EXERCISE: Repeat word for word the part of the dissertation blog post from "First Citation of" to "280 (2012): 82-86.".

Dissertation Blog #19

First Citation of the Day

Abeele, Vero Vanden, Bob De Schutter, Luc Geurts, Stef Desmet, Jeroen Wauters, Jelle Husson, Lieven Van den Audenaeren, Frederik Van Broeckhoven, Jan-Henk Annema, and David Geerts. "P-III: A Player-centered, Iterative, Interdisciplinary and Integrated Framework for Serious Game Design and Development." Communications in Computer and Information Science 280 (2012): 82-86.

P-III is a serious game design framework that stands for

  • Player-centered design

  • Iterative development

    • Interdisciplinary teamwork

  • Integration of play and learning

It breaks the process for designing and developing a serious game into the following phases:

Concept Design Phase

  • user & task analysis

  • participatory design

  • game concept definition

  • outsider expert discussion

Game Design Phase

  • storyboards & focus groups

  • paper prototypes and play tests

  • game design document

  • outsider expert review

Game Development Phase

  • art & software development

  • lo-fi to hi-fi prototypes & play tests

  • final prototype

  • outsider expert testing

Second Citation of the Day

Mitgutsch, Konstantin, and Narda Alvarado. “Purposeful by Design? A Serious Game Design Assessment Framework.” In Proceedings of the International Conference on the foundations of digital games (pp. 121-128), 2012.

DATASET CONTENT:
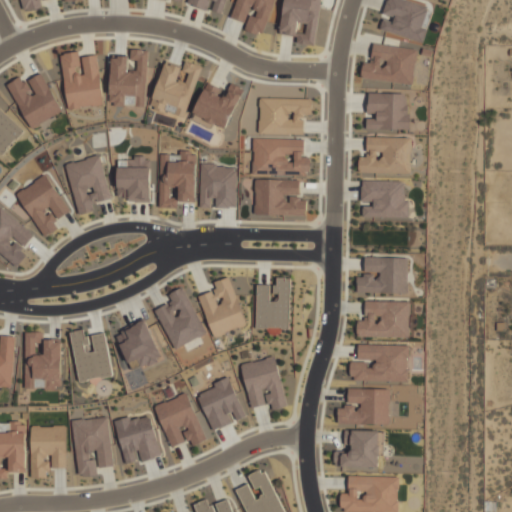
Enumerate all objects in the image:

EXERCISE RESPONSE:
First Citation of the Day

Abeele, Vero Vanden, Bob De Schutter, Luc Geurts, Stef Desmet, Jeroen Wauters, Jelle Husson, Lieven Van den Audenaeren, Frederik Van Broeckhoven, Jan-Henk Annema, and David Geerts. "P-III: A Player-centered, Iterative, Interdisciplinary and Integrated Framework for Serious Game Design and Development." Communications in Computer and Information Science 280 (2012): 82-86.